Für mich war das eine sehr schlimme Erfahrung, denn erstens mag ich diese Person sehr und zweitens fühlte ich mich völlig machtlos. Mehr als ein Zuhörer konnte ich ihr nicht sein. Ich konnte ihr nicht helfen und bin auch noch in eine heikle Situation mit dem Arbeitgeber gerutscht. Anfangs plagte mich sehr das schlechte Gewissen, dass ich die Vermutung ihres Rückfalls bei meinem Abteilungsleiter geäußert hatte - ich häte ja auch falsch liegen können, dann bekam ich schlichtweg Angst, dass ich meinen Arbeitsplatz verlieren könnte und schliesslich und endlich hatte ich einfach nur Angst um sie und daher habe ich mich verpflichtet gefühlt, mit meinem Abteilungsleiter zu reden ( und natürlich auch mit ihrem Mann ! ).
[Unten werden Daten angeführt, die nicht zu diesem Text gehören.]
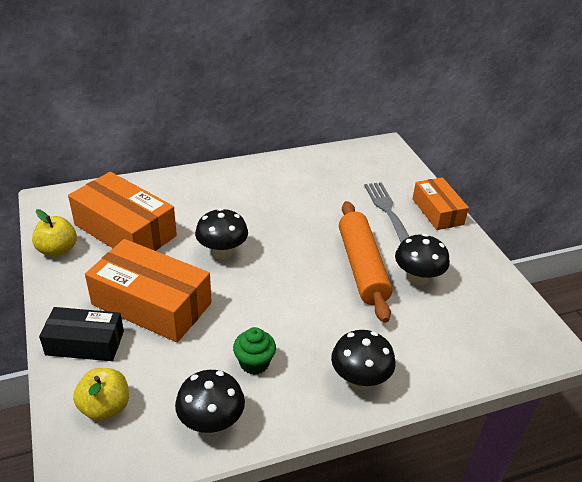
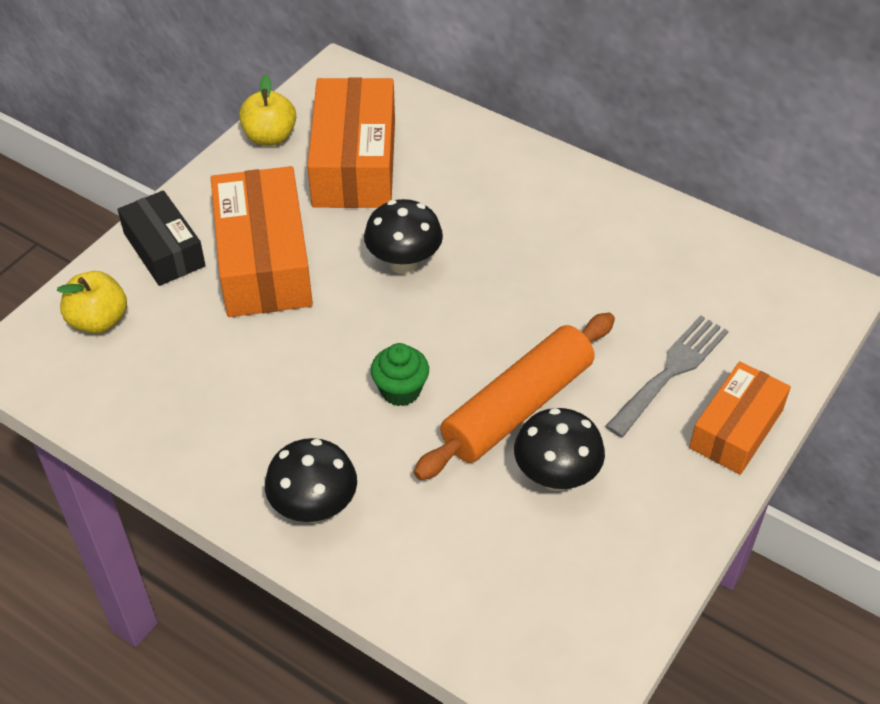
camera: 55 degrees right, 10 degrees up
black mushroom [175,370,245,434] -> none
green cupcake [233,327,276,375] -> green cupcake moved to [371,343,429,406]

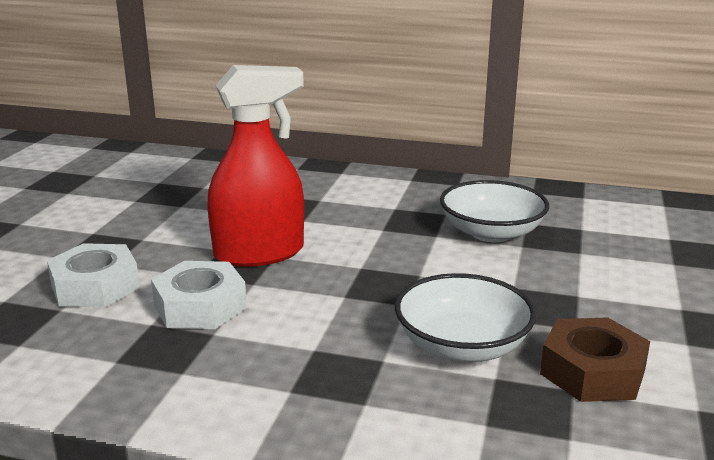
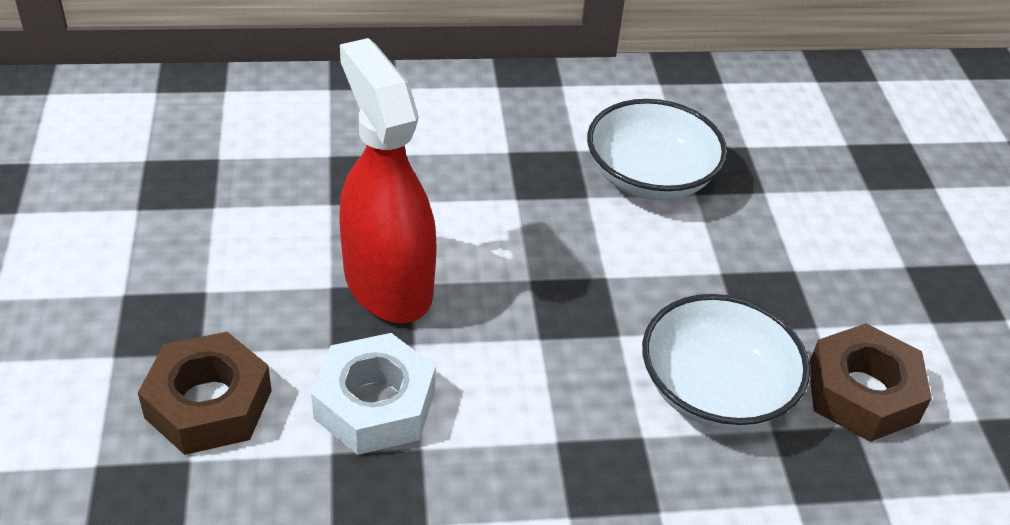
camera: 25 degrees left, 20 degrees up
white nut [47,243,140,308] -> brown nut [138,332,272,455]
red spray bottle [207,65,304,267] -> red spray bottle turned 75 degrees counterclockwise [339,38,437,323]

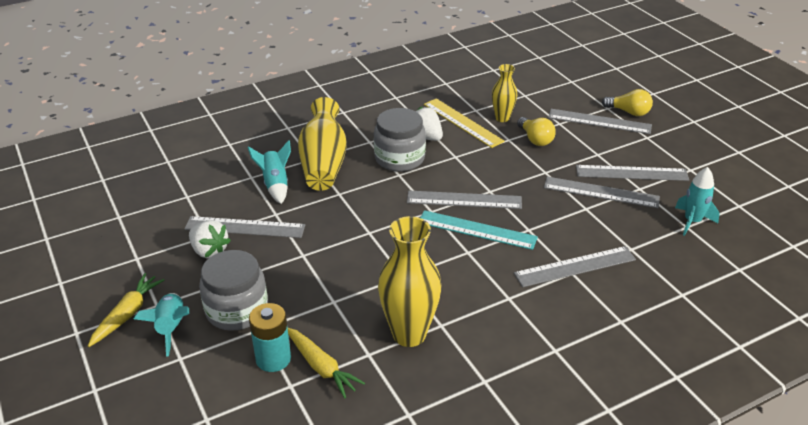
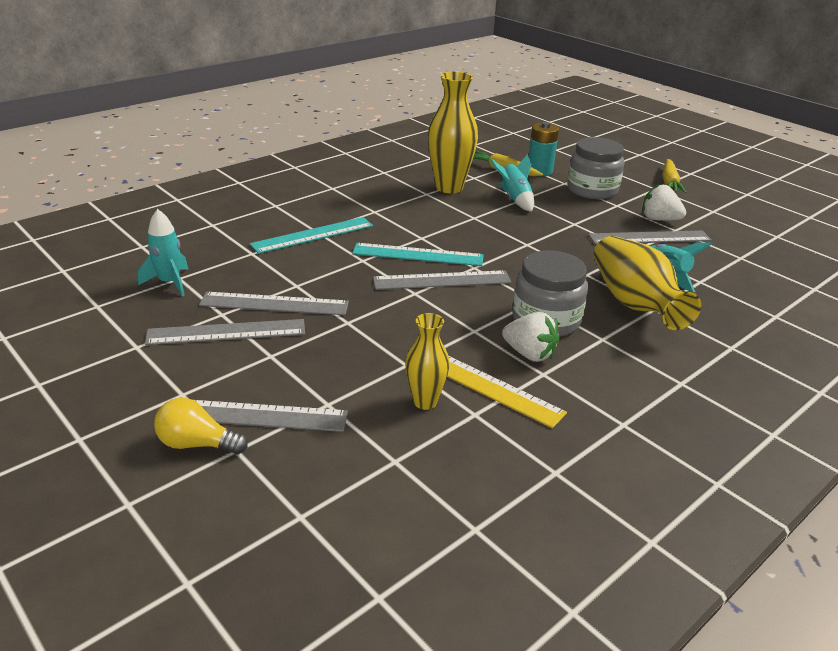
camera: 165 degrees right, 5 degrees down
turquoise rocket [134,293,189,357] -> turquoise rocket moved to [490,154,534,212]
grey ruler [514,246,636,287] -> turquoise ruler [250,217,373,254]
yellow light bulb [517,117,556,146] -> none

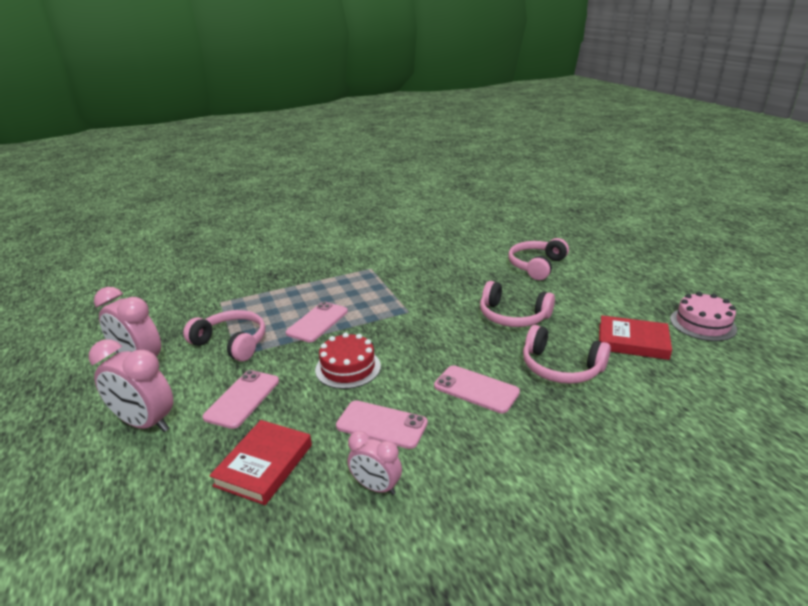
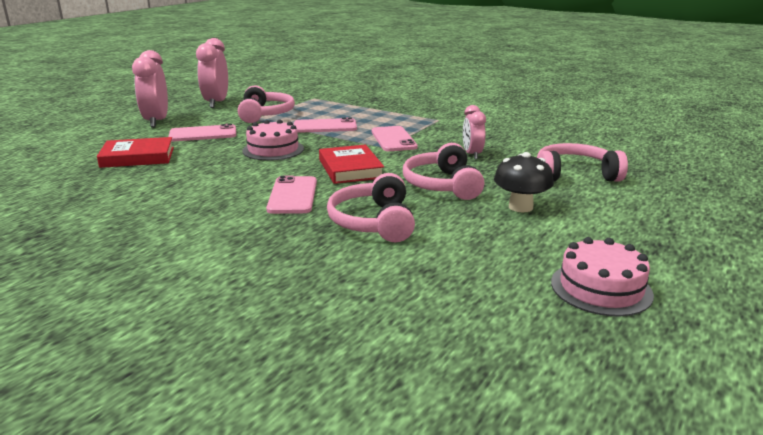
camera: 55 degrees right, 5 degrees down
red cake [315,333,381,389] -> pink cake [242,120,304,161]
pink phone [336,400,428,449] -> pink phone moved to [372,126,418,151]
pink clock [348,431,402,495] -> pink clock moved to [463,105,486,159]
red book [599,315,672,360] -> red book moved to [319,144,384,184]
none -> black mushroom [494,152,554,212]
Durch das Gespräch mit ihrem Mann erfuhr ich dann auch, dass sie ihm erzählt hatte, dass ICH die Firma verlassen wollte, weil ICH mich mit meinem Freund treffen wollte in dieser Nacht. Sie hat es einfach auf mich geschoben und das hat mich ehrlich gesagt auch ein bisschen stinkig gemacht und ich musste mir alle Mühe geben, mir ins Gedächtnis zu rufen, dass es eigentlich nicht wirklich meine Bekannte war, doe sowas erzählt hat, sondern dass dies alles krankheitsbedingt ist.
Wie lange sie in Behandlung bleiben wird, ist noch nicht abzusehen. Fest steht jedenfalls, dass sie ihr ganzes Leben umkrempeln möchte - ob sie alles zum postiven verändern möchte, sei nun mal dahingestellt. Fest steht allerdings auch, dass die Ärzte sagen, dass sie in ein paar Tagen schonwieder völlig andere Äußerungen bezüglich der gewünschten Lebensänderungen, von sich geben könnte. Manch einer aus ihrem direkten Umfeld bezweifelt zZt, dass sie wirklich weiss, was gut und was schlecht ist, was richtig und was falsch ist.
.... Ich gehöre auch zu den Menschen, die sich nicht sicher sind, ob sie derzeit wirklich beurteilen kann, was für sie am besten ist - allerdings halte ich mich mit Kommentaren zurück und versuche es wirklich als Außenstehender zu sehen - was mir phasenweise sehr schwer fällt.